Chronique

Musica Nuda

55/21

Petra Magoni, voc ; Ferruccio Spinetti, b

Label / Distribution : Blue Note

Volubile. L’adjectif a dû être inventé pour parler de Petra Magoni, paradigme de l’italienne chantante. On la retrouve ainsi, simplement vêtue d’une goutte de Numéro 5 de chez Spinetti, sur le rythme de tarentelle d’un magistral « Bocca di Rosa » shooté aux amphétamines. Mais juste après, changement de pied : Mme Magoni se fait grave et calmement désespérée dans une superbe version italienne des « Vieux Amants » de Brel où Stefano Bollani rhabille sa belle d’un piano pudique. 55/21 explore la veine tendre avant tout.

Le duo italien le plus célèbre de France reste fidèle à son répertoire bariolé de reprises pop, de standards jazz et d’airs classiques, mais prend cette fois-ci un virage appuyé vers la chanson. La recette est toujours la même et elle fonctionne toujours : une voix et une contrebasse, le jeu de la lumière et de l’ombre, et le silence pour accentuer les contrastes.
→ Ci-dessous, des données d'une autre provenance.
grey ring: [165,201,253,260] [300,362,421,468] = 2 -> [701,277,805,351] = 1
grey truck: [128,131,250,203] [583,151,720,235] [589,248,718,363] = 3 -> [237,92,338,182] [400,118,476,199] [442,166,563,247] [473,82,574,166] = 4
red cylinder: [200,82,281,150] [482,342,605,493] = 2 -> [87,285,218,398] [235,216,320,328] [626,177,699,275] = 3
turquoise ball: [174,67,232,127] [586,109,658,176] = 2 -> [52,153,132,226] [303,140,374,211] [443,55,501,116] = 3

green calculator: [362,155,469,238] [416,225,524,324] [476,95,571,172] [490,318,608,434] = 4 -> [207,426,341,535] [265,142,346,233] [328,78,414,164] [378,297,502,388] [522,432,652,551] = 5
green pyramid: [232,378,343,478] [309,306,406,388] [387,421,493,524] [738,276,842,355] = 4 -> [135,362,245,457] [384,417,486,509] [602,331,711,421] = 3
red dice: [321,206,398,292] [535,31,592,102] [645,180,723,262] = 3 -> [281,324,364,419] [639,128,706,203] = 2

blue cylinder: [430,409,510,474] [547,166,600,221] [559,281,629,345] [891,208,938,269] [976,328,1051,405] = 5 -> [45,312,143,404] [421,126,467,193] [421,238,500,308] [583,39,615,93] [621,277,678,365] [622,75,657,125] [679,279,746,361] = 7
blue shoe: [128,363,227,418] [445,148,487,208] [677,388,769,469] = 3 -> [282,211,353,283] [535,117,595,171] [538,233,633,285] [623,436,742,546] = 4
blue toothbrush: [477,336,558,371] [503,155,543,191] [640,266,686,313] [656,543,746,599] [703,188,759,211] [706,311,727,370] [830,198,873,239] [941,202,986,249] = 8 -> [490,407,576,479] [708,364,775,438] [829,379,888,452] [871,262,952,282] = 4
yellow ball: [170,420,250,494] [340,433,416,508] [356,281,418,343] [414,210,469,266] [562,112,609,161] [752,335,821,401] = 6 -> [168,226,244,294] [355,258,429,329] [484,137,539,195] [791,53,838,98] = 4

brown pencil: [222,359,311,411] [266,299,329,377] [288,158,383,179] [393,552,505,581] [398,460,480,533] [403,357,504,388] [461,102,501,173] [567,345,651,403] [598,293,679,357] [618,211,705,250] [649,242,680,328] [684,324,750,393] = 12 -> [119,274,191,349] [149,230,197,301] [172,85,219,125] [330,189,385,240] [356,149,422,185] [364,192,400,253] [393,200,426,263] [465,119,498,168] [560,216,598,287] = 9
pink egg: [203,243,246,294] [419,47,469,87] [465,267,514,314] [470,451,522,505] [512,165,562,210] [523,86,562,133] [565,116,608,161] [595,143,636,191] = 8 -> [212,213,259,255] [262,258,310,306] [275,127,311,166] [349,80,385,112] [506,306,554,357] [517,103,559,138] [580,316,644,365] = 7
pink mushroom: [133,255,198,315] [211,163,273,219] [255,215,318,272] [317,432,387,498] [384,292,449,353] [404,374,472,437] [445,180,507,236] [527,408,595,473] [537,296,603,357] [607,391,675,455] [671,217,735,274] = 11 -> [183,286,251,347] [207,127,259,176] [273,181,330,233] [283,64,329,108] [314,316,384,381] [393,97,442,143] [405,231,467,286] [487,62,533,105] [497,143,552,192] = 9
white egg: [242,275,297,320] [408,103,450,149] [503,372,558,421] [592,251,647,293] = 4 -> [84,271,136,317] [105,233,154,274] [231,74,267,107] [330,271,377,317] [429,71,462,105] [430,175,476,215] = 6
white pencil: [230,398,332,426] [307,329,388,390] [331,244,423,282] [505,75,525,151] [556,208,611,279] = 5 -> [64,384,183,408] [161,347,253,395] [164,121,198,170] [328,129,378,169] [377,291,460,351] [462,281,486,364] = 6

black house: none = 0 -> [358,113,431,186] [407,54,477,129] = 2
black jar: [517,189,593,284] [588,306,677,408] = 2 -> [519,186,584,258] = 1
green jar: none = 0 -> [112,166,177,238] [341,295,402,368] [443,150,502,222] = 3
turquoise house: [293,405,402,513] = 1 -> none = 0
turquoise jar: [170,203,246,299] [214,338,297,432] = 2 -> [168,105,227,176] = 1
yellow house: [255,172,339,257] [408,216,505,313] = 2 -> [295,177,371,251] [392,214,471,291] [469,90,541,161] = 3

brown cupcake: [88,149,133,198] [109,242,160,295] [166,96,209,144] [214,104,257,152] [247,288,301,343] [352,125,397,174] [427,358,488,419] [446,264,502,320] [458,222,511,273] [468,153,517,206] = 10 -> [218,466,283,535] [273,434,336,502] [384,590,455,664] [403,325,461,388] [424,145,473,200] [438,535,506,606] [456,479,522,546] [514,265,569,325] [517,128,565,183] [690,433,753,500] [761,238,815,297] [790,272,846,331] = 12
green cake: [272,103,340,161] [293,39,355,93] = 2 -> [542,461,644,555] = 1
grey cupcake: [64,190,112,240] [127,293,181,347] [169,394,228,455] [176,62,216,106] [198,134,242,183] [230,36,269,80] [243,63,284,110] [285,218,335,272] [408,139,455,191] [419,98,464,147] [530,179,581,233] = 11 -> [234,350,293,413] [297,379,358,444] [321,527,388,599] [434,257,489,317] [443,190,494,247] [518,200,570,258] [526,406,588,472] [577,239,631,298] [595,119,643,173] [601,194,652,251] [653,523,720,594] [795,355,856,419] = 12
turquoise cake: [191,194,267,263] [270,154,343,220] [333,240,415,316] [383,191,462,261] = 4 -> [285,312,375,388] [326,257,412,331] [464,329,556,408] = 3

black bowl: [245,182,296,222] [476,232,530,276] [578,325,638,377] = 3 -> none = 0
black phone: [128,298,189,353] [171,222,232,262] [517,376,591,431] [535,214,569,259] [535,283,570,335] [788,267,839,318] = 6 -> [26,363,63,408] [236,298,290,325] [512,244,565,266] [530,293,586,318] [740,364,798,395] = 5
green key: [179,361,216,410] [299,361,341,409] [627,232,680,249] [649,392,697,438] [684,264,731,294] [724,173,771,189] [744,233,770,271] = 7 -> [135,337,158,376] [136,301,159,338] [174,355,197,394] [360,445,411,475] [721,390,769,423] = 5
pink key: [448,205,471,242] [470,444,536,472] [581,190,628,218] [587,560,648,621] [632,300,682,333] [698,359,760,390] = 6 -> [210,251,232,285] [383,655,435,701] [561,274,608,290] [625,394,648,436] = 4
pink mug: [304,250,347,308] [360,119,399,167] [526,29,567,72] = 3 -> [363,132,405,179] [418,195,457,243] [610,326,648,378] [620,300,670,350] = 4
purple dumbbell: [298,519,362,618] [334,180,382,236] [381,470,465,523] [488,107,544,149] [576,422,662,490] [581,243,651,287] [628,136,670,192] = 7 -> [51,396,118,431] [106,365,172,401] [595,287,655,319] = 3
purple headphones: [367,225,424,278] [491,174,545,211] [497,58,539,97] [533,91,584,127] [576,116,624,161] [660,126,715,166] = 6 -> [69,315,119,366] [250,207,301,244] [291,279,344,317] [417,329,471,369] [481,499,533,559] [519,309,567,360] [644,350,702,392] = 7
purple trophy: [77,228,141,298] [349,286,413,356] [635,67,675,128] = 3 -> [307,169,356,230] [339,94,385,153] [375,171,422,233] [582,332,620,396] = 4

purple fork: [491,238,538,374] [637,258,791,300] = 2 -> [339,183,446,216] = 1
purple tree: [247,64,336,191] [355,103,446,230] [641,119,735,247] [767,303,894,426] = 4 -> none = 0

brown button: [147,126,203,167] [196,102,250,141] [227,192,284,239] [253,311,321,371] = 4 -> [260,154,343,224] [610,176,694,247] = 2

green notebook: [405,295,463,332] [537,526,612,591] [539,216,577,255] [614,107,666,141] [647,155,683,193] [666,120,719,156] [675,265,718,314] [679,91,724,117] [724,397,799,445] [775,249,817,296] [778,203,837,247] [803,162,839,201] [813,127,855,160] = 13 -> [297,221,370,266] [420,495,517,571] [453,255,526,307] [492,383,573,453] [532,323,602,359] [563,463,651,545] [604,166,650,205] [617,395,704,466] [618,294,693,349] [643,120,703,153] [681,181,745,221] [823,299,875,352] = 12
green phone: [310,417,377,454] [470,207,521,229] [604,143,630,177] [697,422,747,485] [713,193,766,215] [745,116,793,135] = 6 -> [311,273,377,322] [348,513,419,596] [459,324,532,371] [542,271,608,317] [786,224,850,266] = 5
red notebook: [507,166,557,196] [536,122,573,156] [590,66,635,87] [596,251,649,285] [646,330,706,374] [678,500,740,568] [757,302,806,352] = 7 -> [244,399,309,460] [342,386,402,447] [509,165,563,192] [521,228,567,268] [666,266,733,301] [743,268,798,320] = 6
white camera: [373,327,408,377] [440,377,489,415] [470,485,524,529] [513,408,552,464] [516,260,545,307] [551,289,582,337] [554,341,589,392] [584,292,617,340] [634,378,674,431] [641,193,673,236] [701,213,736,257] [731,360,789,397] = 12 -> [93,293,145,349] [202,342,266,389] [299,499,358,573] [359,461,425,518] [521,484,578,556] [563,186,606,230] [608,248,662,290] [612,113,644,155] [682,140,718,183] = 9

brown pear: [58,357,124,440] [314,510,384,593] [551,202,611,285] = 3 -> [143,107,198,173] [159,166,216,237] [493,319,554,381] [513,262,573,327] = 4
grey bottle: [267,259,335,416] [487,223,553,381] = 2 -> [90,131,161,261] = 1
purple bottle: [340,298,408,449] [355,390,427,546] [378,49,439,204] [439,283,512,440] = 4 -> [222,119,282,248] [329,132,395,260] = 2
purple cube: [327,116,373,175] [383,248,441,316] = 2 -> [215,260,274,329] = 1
La justesse et la précision de jeu des deux musiciens ne sont plus à démontrer. Leur science du tempo et la capacité de Ferruccio Spinetti à changer de couleurs sonores sont moins souvent vantées. Pourtant, réécoutez bien.

Musique nue, toujours, même si Stefano Bollani fait quelques apparitions soyeuses, même si Sanseverino ajoute une guitare manouche sur « It had Better Be Tonight », même si Jacques Higelin gouaille sur « Crocodail », même si Gianluca Petrella offre ses contre-chants sur un « Si Viaggiare » où Spinetti revisite la ligne de basse originale en un remake inattendu de « All Along the Watchtower ». Nue infiniment, comme la vérité sortant du puits, dans « While My Guitar Gently Weeps ».

Comment ? C’est pas du jazz ? Certes. Mais en tout cas, c’est de la musique, vous ne direz pas le contraire.